When I think about my kids growing up in this ever-more identity-variable landscape, I easily become overwhelmed. It’s bad enough thinking how Facebook and Twitter are making our boundaries more permeable and unreliable, but it’s a plink of acid rain to the sheer suffocating volume of inescapable existential asteroids hurtling toward us just beyond our perception.


(Imagine people wanting to move to the space station on Mars just to get away from the disturbing technological society we’ve created on Earth. It isn’t so far fetched to consider–the sci-fi writers are all wondering why I’d even bring it up.)


Normally all the unknown out there would be enough to make me want to move into a well-ventilated cave and take up the piccolo, but thanks to the current publishing environment, I’m about all out of freak-out these days.


Where will beauty be if we can’t even find it in our current world?
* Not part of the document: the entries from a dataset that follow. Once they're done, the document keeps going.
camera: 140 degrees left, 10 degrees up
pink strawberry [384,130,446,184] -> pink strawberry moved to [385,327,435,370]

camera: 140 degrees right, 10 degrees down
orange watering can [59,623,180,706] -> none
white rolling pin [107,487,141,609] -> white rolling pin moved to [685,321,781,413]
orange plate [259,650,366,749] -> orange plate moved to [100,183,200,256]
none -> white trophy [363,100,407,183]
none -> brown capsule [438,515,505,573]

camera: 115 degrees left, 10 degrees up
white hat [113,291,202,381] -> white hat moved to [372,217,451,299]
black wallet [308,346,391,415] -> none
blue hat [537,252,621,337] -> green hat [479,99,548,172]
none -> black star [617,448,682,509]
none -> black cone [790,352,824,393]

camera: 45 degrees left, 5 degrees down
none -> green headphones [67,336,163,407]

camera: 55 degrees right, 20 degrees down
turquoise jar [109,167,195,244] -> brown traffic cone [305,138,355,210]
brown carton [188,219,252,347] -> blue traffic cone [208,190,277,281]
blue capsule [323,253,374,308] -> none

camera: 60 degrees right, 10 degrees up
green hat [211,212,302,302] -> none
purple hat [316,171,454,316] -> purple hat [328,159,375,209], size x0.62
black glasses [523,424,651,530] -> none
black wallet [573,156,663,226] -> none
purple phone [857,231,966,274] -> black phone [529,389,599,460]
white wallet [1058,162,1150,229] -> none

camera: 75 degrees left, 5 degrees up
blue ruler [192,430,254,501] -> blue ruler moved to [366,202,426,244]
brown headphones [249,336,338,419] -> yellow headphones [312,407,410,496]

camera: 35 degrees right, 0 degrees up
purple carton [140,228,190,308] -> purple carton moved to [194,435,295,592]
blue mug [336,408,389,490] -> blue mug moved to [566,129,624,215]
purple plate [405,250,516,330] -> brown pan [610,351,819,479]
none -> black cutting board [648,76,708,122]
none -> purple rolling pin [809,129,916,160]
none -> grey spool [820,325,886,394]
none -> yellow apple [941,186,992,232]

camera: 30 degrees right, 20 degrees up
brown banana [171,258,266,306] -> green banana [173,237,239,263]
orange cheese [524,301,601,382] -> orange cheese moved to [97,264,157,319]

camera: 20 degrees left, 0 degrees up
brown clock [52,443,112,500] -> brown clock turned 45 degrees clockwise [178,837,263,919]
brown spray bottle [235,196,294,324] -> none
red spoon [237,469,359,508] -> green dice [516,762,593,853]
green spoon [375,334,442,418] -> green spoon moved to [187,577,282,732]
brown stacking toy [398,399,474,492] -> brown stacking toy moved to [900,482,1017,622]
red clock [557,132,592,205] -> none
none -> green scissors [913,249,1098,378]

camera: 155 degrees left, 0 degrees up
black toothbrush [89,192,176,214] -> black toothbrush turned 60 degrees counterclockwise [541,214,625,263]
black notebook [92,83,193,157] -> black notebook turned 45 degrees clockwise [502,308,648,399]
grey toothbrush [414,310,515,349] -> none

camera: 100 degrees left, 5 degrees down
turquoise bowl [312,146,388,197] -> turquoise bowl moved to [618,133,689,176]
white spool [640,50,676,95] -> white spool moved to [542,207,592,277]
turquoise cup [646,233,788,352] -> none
More than ever, we need a different kind of futurist who sees where we’re heading and is holding us to the solid source of truth, love, and beauty. So often writers get frustrated that they aren’t getting the attention they think they deserve, but the hard truth is that they haven’t really found what deserves our attention. It’s easy to look around and excuse ourselves from responsibility—plenty of garbage gets published, why not this? We can dodge and remain stubbornly focused on what we want to say.


But what if there’s something higher, something more universal you haven’t considered? Even in your own small story the particulars point to a bigger, broader picture. And that picture has implications for all of us. What meaning are you making of your experience for others to glean? What fuller awareness are you making possible through sharing your discoveries?


And what transcendent beauty are you illuminating by the light of your simple words?